Economist Cédric Durand urges regulators to bar private‑equity firms from essential social services, warning that profit‑driven management harms patients and workers
Executive summary: Economist Cédric Durand published an op‑ed in Le Monde arguing that private‑equity firms should be excluded from essential social activities such as nursing homes, using the Colisée case as evidence of profit‑over‑people management. The call highlights growing scrutiny of private‑equity ownership in social infrastructure and could trigger regulatory reforms affecting investment strategies and operational standards in healthcare, housing and other essential services. Cédric Durand (economist), Le Monde editors, private‑equity firms operating in social sectors, the nursing‑home group Colisée, policymakers and regulators. Expect increased political debate, possible legislative inquiries or proposals to limit private‑equity control of essential services, and heightened due diligence by investors.
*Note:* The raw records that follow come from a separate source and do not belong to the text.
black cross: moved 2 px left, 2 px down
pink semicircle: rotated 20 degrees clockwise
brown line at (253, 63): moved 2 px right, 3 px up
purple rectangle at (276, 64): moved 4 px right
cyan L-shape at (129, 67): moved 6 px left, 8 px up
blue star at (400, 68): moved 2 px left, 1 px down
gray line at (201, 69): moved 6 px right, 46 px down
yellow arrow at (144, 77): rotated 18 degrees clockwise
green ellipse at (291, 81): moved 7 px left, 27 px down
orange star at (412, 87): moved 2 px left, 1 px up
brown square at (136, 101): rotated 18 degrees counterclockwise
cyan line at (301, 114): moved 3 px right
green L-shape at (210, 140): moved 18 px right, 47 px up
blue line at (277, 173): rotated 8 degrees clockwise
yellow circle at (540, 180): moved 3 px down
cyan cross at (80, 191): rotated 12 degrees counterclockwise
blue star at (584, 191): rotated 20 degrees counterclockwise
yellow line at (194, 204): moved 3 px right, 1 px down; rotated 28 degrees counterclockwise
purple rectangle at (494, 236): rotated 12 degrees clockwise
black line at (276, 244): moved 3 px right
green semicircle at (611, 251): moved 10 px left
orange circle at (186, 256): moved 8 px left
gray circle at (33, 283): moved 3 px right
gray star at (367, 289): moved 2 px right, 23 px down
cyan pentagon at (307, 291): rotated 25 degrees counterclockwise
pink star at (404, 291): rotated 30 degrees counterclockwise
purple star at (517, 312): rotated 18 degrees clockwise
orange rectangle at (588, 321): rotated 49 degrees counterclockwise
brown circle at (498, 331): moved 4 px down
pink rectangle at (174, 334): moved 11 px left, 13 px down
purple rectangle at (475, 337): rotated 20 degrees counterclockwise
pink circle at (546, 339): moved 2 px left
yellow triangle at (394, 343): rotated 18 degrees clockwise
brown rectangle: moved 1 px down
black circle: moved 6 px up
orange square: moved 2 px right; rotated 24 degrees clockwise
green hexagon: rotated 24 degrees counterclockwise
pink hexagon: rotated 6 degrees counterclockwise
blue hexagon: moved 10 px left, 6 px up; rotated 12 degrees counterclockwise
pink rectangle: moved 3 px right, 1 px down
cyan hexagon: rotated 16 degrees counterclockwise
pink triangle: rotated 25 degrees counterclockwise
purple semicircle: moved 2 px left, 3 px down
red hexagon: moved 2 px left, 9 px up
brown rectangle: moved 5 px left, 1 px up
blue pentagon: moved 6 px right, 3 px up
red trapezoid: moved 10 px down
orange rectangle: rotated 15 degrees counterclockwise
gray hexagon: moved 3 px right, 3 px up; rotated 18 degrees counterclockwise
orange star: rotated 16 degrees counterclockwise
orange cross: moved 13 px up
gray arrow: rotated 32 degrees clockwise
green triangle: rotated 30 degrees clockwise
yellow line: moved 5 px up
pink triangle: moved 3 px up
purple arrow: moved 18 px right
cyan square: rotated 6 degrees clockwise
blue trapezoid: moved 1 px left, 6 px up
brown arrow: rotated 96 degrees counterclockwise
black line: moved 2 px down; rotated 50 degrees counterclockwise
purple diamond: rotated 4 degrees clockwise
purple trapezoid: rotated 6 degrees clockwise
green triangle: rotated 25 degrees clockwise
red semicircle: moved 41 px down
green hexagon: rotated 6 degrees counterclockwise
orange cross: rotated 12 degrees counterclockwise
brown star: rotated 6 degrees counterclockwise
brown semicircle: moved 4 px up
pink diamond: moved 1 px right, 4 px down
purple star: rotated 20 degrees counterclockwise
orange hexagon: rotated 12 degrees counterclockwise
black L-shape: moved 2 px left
In a Le Monde op‑ed, economist Cédric Durand argues that the Colisée nursing‑home chain illustrates how private‑equity owners prioritize financial returns over the well‑being of residents and staff. He calls for urgent action to remove such firms from essential activities like healthcare, housing and food distribution, citing evidence of cost‑cutting that degrades service quality. The piece adds to a mounting debate in Europe over the role of leveraged buyouts in public‑interest sectors and the need for clearer regulatory boundaries.